**ASSIGNMENT**. Exact reproduction required: the lines below from the line with "Aging rate (Tokyo)" to the line with "Rising Average Life Expectancy", both ends included, and no others.

==========

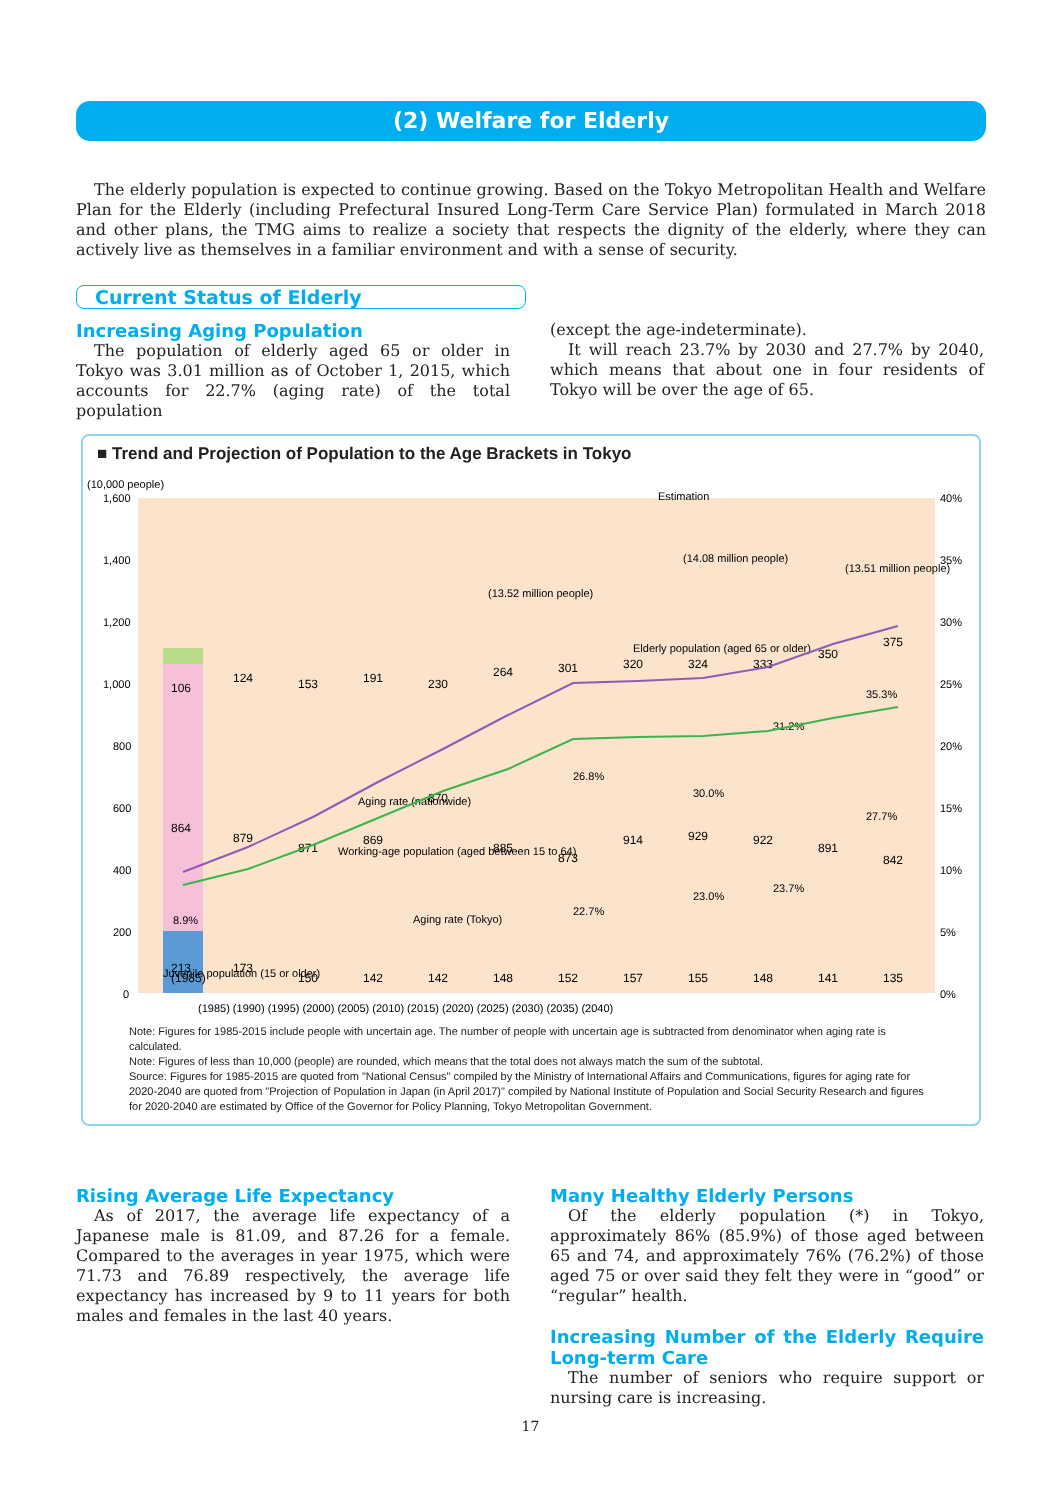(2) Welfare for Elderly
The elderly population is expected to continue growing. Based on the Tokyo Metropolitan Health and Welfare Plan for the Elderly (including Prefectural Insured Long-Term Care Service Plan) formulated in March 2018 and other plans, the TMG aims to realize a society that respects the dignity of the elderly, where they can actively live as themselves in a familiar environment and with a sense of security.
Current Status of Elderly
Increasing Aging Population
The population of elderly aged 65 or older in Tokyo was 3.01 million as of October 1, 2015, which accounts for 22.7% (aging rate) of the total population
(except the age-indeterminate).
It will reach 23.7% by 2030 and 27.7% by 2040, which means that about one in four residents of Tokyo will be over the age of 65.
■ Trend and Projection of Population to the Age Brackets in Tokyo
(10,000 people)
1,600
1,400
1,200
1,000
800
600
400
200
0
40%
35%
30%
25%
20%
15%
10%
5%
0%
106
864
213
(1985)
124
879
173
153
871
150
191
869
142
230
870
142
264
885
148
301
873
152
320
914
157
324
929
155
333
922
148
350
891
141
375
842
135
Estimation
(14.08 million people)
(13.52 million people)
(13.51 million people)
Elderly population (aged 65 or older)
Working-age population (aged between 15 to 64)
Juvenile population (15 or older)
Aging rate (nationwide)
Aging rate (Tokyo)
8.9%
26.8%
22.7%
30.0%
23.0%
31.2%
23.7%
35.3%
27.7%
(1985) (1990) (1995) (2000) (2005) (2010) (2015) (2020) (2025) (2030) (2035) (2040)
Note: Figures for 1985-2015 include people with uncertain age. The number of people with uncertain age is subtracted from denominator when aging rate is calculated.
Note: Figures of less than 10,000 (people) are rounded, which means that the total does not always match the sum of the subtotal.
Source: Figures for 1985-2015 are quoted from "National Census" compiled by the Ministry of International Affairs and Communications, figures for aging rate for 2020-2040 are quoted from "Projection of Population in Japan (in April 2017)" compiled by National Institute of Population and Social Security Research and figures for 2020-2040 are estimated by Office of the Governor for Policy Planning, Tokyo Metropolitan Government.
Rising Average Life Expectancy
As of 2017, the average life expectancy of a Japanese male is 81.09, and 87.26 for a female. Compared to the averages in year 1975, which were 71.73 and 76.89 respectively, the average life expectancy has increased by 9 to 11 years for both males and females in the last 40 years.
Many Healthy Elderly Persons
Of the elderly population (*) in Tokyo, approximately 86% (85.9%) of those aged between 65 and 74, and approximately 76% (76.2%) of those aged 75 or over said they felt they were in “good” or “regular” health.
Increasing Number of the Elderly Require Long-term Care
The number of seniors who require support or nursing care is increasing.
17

==========

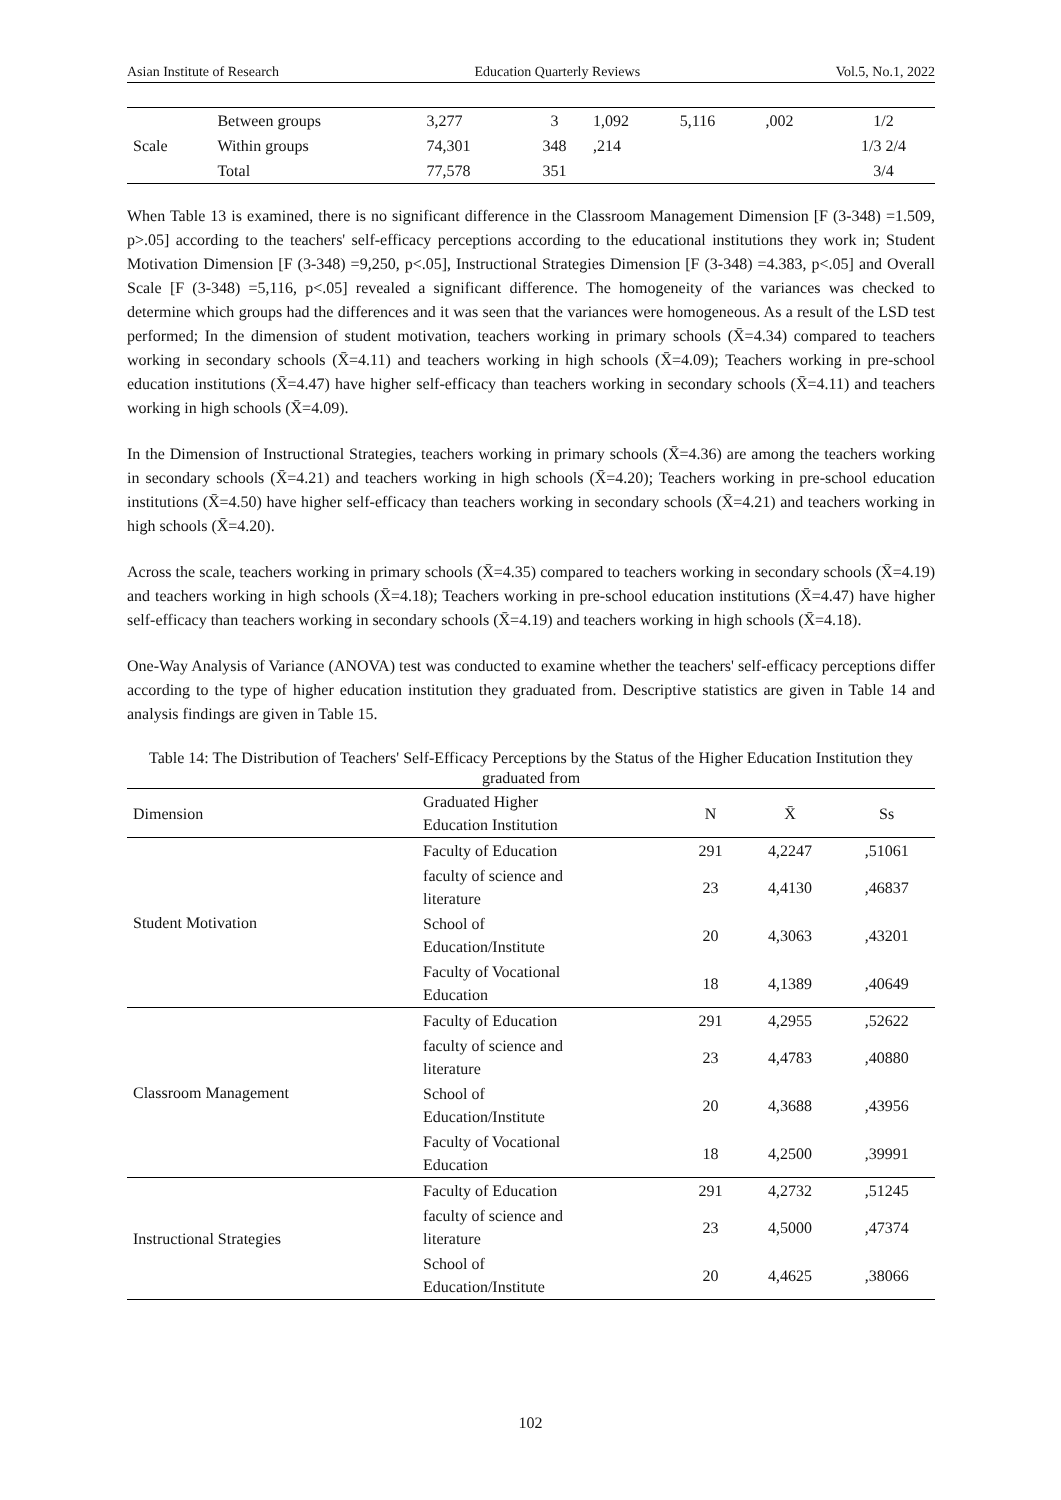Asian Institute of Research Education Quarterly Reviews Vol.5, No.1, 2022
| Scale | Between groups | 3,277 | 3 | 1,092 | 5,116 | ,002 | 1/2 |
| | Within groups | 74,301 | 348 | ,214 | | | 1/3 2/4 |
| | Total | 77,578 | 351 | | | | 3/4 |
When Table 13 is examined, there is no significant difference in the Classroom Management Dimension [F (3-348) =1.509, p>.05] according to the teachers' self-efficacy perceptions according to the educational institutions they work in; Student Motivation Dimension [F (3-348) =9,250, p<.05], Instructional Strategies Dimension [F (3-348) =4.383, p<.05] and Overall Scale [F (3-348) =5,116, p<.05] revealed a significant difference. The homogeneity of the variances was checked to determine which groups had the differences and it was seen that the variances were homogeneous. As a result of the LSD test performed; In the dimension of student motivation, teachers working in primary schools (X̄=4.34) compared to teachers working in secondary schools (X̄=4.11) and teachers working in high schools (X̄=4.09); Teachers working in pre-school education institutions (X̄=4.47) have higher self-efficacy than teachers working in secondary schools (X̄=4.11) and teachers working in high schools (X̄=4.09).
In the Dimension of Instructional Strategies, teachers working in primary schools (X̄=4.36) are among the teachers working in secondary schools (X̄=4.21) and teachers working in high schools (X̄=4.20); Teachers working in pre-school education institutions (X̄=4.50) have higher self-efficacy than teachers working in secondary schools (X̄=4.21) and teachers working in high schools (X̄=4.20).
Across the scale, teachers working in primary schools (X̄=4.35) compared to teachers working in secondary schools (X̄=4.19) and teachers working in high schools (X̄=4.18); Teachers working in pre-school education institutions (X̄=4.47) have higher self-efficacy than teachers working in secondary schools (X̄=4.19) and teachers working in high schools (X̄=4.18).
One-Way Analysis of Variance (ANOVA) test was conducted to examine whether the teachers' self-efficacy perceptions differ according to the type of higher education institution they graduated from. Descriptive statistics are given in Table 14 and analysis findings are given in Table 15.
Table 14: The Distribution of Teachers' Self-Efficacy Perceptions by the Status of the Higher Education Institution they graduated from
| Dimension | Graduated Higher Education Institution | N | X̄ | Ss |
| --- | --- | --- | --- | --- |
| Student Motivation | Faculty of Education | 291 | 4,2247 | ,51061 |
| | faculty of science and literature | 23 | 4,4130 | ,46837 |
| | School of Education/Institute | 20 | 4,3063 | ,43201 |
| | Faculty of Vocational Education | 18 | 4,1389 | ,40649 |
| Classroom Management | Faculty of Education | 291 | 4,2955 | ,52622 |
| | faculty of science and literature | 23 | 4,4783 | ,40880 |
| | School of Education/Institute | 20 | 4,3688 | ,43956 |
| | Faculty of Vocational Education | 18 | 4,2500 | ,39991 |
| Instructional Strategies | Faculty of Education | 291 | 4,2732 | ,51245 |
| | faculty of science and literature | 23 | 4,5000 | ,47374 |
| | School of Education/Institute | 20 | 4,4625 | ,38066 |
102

==========

**FINISHED TASK**.
Aging rate (Tokyo)
8.9%
26.8%
22.7%
30.0%
23.0%
31.2%
23.7%
35.3%
27.7%
(1985) (1990) (1995) (2000) (2005) (2010) (2015) (2020) (2025) (2030) (2035) (2040)
Note: Figures for 1985-2015 include people with uncertain age. The number of people with uncertain age is subtracted from denominator when aging rate is calculated.
Note: Figures of less than 10,000 (people) are rounded, which means that the total does not always match the sum of the subtotal.
Source: Figures for 1985-2015 are quoted from "National Census" compiled by the Ministry of International Affairs and Communications, figures for aging rate for 2020-2040 are quoted from "Projection of Population in Japan (in April 2017)" compiled by National Institute of Population and Social Security Research and figures for 2020-2040 are estimated by Office of the Governor for Policy Planning, Tokyo Metropolitan Government.
Rising Average Life Expectancy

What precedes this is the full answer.